O destino dos sentimentos depende da ocasião; o rapaz não era exceção.

“Amor à primeira vista?” Shi Tao já ouvira essas histórias, mas não esperava encontrar uma diante de si.

“Você acertou. Eu acredito em amor à primeira vista, sinto que ela é minha escolha para a vida. Por isso, depois de firmar o relacionamento, sempre a chamei de esposa, virou hábito.”

O rapaz tinha brilho nos olhos, confiante.

“Ela te chama de marido?” Shi Tao achava esse apelido estranho.

“Não, ela me chama pelo nome.”

O rapaz movimentou levemente os lábios, mostrando certa frustração.

“Por quê? Não é recíproco!” Shi Tao achava que o modo de chamar refletia respeito mútuo.

“Ela diz que só pode chamar de marido depois de casar, antes disso não se respeita. Além disso, ainda estou em fase de avaliação. Se eu quero chamar de esposa, é escolha minha, não dela.”

O rapaz era um pouco unilateral; Shi Tao entendeu por que ele queria agradar a namorada.

“Tem personalidade. E esse período de avaliação?”

“Foi amor à primeira vista, então fui direto, perguntei se tinha namorado, ela disse que sim. Perguntei se ainda tinha chance, ela disse que podia tentar, mas depois estabeleceu um período de avaliação.”

Amor à primeira vista para um, mas não significa entrega imediata para o outro.

“Quanto tempo dura?”

“Até o casamento.”

“Então, casa quando terminar a graduação!”

“É esse o plano.”

“E aquela garota fiel, que não te abandonou?” Shi Tao se interessava por detalhes, essas são questões do destino.

“Ela cumpriu a promessa: depois que apresentei minha namorada a ela, nunca mais me procurou. Continuamos bons amigos.”

O rapaz era leal.

“Quem acha que merece um rapaz bonito como você, deve ser uma ótima moça.”
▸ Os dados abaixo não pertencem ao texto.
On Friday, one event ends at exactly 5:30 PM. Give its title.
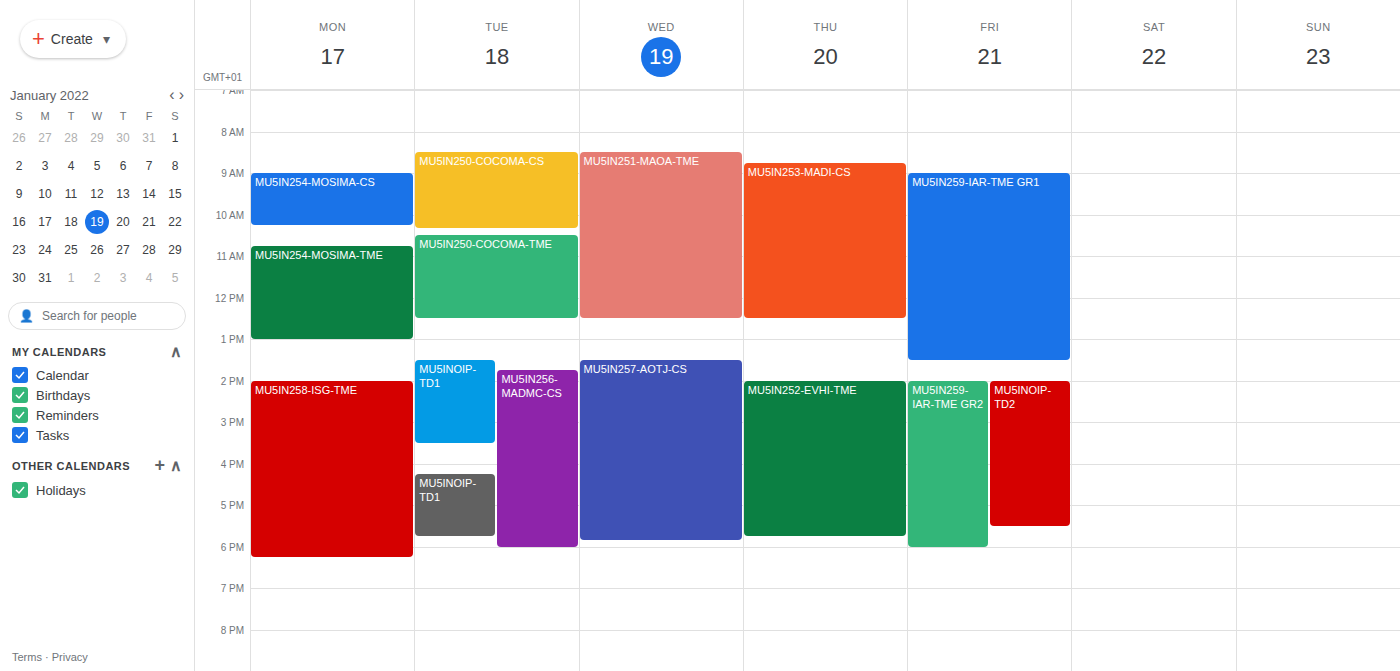
"MU5INOIP-TD2"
“Ela é ótima, claro. Mas não me considero tão bonito.”

“Com esse rosto, se não é bonito, o que sobra pros outros?” Shi Tao, também bem-apessoado, sentia-se inferior ao rapaz.

“Beleza não importa, o que importa é que ainda não tenho a aprovação total da minha namorada.” O rapaz, apesar de bonito, tinha suas preocupações.

“Ainda está sob avaliação.” Shi Tao compreendia.

O rapaz agradeceu Shi Tao novamente: “Por isso, meu amigo, coma bem, tenha energia para fazer um ótimo trabalho. Me ajude a agradar minha namorada! Conto com você!”

Shi Tao respondeu prontamente: “Pode deixar!”